* _Problem_: Lines below starting with the line with "#### Quality Assurance" and going on through the line with "- **Version Controlled**: Complete" must be output exactly; the rest of the records must be left out.

** Source material follows **

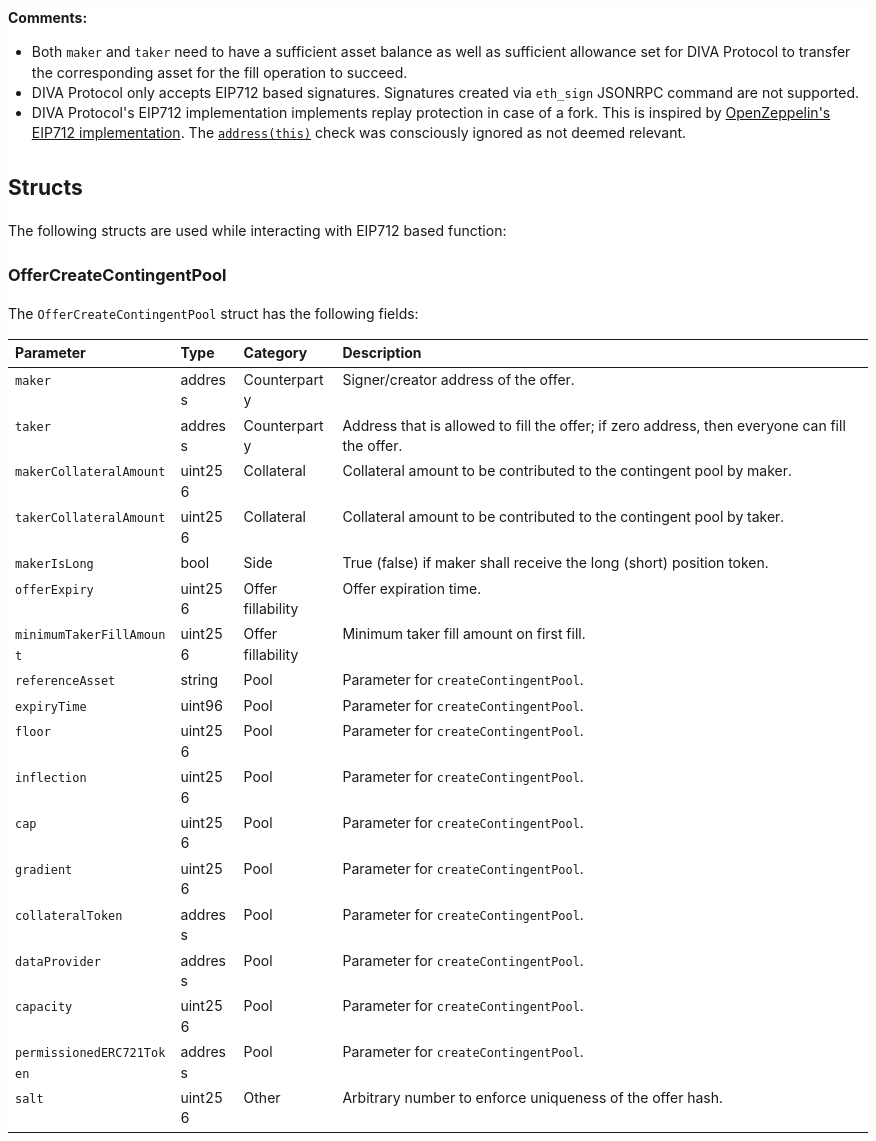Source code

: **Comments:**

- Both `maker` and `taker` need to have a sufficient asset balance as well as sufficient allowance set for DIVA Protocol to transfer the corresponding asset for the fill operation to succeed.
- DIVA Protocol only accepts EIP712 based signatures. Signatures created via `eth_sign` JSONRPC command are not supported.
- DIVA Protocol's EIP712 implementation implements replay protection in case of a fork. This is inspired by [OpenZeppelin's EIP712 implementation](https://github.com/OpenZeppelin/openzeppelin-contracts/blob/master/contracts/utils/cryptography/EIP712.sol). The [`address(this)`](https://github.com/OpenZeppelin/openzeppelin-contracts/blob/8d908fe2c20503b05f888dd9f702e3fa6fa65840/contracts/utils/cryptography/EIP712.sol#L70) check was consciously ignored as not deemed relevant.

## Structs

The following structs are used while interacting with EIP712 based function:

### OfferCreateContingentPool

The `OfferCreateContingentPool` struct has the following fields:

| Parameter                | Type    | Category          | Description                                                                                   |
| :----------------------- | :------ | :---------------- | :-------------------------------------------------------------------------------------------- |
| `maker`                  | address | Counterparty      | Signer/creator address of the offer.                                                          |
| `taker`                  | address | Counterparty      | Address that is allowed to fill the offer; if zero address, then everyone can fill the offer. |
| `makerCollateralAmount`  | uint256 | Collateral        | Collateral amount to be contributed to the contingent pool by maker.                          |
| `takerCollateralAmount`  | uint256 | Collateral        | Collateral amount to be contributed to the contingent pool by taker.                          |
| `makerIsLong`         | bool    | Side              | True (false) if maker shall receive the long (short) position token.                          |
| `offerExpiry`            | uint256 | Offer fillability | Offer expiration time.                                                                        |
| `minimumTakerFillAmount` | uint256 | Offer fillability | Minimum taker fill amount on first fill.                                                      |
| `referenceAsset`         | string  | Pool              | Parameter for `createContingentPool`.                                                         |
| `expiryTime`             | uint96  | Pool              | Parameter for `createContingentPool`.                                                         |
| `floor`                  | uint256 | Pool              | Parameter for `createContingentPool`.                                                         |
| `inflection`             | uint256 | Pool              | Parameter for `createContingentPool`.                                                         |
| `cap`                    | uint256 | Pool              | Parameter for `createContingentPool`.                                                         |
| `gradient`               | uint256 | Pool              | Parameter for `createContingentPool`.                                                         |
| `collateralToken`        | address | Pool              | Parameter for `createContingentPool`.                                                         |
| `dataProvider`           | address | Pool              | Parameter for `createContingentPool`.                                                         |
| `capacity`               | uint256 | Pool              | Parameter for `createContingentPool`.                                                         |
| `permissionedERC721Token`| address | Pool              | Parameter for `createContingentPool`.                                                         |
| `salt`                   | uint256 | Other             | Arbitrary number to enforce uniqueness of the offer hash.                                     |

** End of Source material **
** Source material follows **

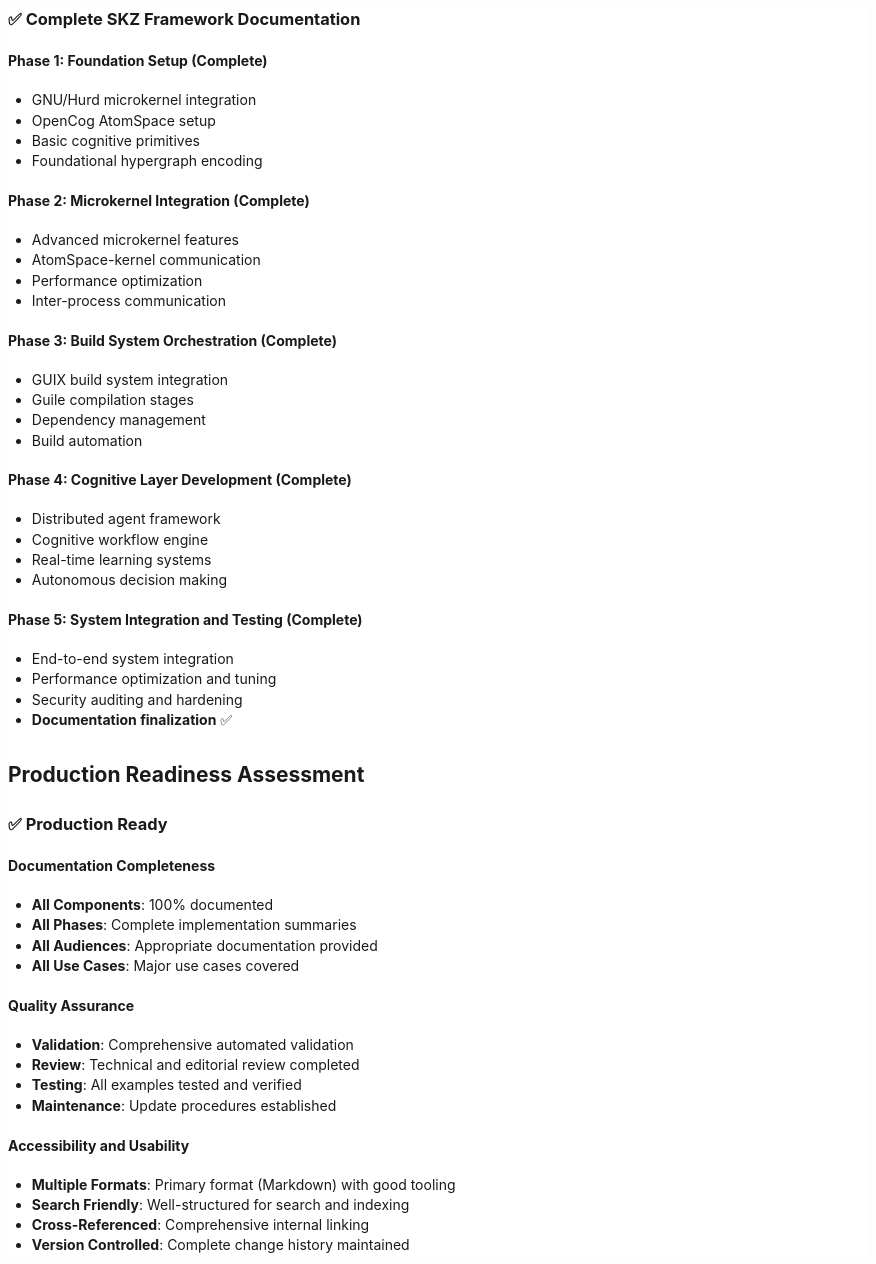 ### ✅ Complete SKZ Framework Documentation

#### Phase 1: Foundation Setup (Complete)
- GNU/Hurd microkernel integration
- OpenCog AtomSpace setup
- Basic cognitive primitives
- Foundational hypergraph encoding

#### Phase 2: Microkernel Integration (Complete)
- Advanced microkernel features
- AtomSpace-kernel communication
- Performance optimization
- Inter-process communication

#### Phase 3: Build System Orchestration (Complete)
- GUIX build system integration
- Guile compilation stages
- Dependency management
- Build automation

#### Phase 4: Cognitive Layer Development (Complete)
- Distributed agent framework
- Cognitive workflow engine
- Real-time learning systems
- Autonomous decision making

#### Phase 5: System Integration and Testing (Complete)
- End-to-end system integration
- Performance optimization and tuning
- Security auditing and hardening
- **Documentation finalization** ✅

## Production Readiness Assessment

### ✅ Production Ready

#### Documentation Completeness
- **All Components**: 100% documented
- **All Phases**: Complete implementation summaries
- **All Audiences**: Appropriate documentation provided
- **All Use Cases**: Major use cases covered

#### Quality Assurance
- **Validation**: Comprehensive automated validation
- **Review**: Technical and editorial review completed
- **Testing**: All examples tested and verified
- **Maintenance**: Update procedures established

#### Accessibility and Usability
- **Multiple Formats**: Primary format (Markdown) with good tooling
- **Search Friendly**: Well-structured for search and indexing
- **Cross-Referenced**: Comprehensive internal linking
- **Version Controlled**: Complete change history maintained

** End of Source material **
** Source material follows **

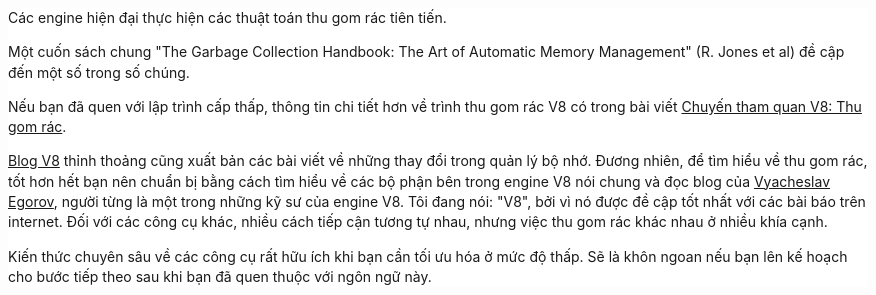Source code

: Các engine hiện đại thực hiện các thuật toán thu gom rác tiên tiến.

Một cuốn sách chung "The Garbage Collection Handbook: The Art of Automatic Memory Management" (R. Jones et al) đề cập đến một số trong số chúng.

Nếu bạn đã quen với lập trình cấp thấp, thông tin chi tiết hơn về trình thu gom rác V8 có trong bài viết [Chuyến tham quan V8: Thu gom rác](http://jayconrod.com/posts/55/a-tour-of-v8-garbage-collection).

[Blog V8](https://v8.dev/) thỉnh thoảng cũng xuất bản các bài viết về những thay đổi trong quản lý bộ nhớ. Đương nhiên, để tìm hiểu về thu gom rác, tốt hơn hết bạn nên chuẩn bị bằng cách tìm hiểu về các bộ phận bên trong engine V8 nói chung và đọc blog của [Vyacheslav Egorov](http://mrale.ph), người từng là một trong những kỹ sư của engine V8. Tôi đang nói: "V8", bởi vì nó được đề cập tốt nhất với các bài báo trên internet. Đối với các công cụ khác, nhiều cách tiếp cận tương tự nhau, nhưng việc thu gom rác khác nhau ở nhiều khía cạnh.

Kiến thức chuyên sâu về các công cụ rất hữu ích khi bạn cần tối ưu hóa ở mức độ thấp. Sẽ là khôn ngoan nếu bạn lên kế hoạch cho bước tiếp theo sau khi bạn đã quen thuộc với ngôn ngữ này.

** End of Source material **

* _Exercise result_:
#### Quality Assurance
- **Validation**: Comprehensive automated validation
- **Review**: Technical and editorial review completed
- **Testing**: All examples tested and verified
- **Maintenance**: Update procedures established

#### Accessibility and Usability
- **Multiple Formats**: Primary format (Markdown) with good tooling
- **Search Friendly**: Well-structured for search and indexing
- **Cross-Referenced**: Comprehensive internal linking
- **Version Controlled**: Complete change history maintained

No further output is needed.